Murray Irrigator chairman Phil Snowden said the allocation statement was "concerning for growers".
"We are disappointed that the water allocation remains low at 44pc. This is a critical time for our farmers across the Murray valley who are watering winter crops and ordering seed for summer plantings," Mr Snowden said.
"Most of the dams are full.
"The calculated probabilities for future allocation improvements this month are far more realistic than there were in August, however, they still appear to be very conservative.
Meanwhile, Murrumbidgee irrigators saw another zero per cent increase keeping general security allocations at 52pc.
"With full storages, airspace is not available to capture new resources and substantially improve resources to facilitate further allocations," the Murrumbidgee allocation statement read.
"However, as demand ramps up in the coming weeks, it is expected that allocations will improve significantly on the back of higher than minimum inflows."
Inspector-General review on NSW Murray operations underway
Inspector-General of Water Compliance Troy Grant has said he is conducting a review into the operation of the Murray and lower Darling Rivers and will look into some of the key drivers of allocation decisions.
These include how well water is being measured and modelled at both the Basin and valley scale for conveyance losses and bulk state water shares.
There will also be an assessment of hydrometric data coverage and quality, and associated data analysis processes.
Mr Grant said NSW Murray and Murrumbidgee stakeholders, including the Ricegrowers Association, had made representations to him new seeking greater transparency for water allocation determinations.
"What is clear is that NSW water allocations are a longstanding area of concern," Mr Grant said last week.

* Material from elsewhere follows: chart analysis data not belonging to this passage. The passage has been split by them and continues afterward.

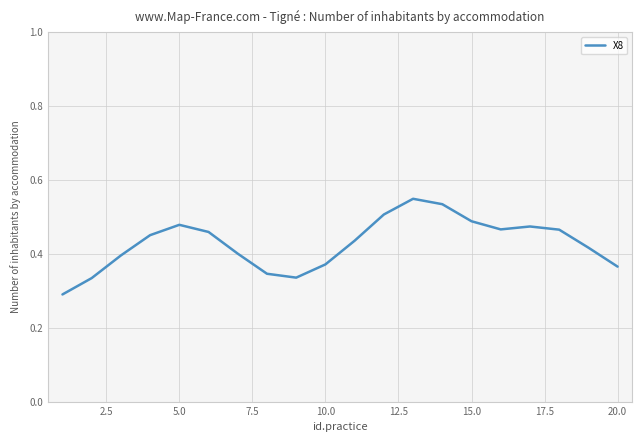

How many series are shown in this chart?

1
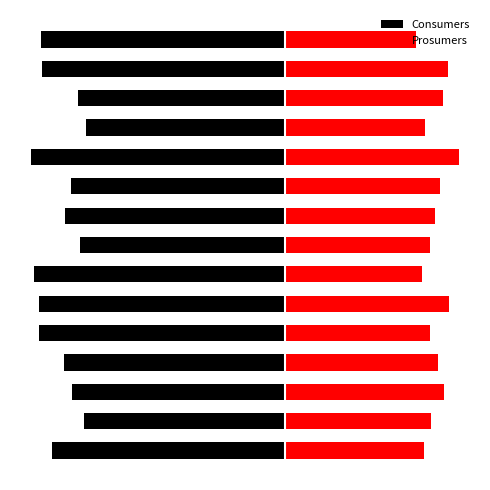

Are the bars grouped side by side (vs. stacked)?

Yes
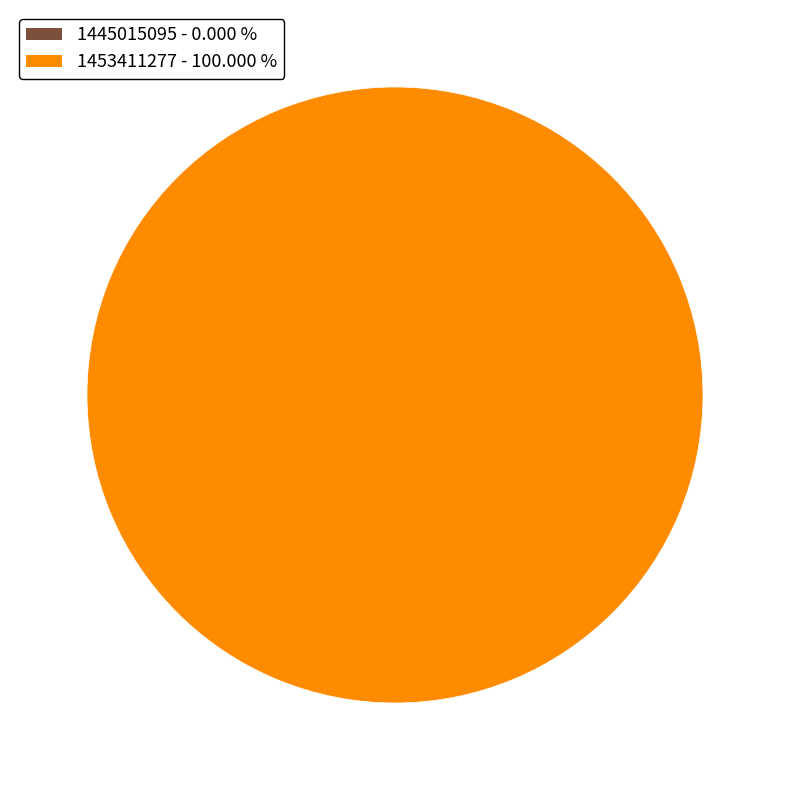

Which category has the biggest portion of the pie?

1453411277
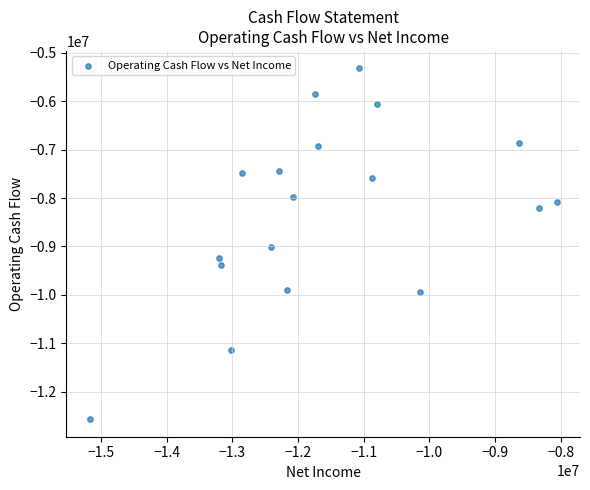

What is the range of X values (max minus min)?

7113300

"There is more than a century of negotiations and agreements which underpin how water is shared on the Murray.
"I caution against thinking there is a quick fix or simple changes to be made immediately.
"It is a fully allocated system which means to give to one you must take from another."
However, he acknowledged that water users wanted a better understanding on the levers that drive general allocation decision making.
"I also acknowledge the frustrations of farmers in these districts who are looking to recover from difficult years with low inflows and low allocations," Mr Grant said.
"They know that being better informed will assist them in making cropping decisions in the future.
"Allocation issues are symbolic of a range of stakeholders' concerns in the NSW Murray region. As such, I have already commissioned various pieces of work to systemically assess the effectiveness and performance of State and Commonwealth water agencies."
Along with a review into the operation of the NSW Murray and Lower Darling, Mr Grant's office will review the Commonwealth Environmental Water Holder's (CEWH) processes for planning, managing and delivering environmental water each year; and former Victorian Auditor-General Des Pearson will conduct a detailed analysis on each Basin jurisdictions water compliance system.
"On top of these projects, we'll also be meeting with and listening to people on this issue. I have recently appointed field officers based in Mildura (Vic), Albury (NSW) and Loxton (SA)...
"Combined with the outcomes of our reviews, I expect this will show some clear next steps."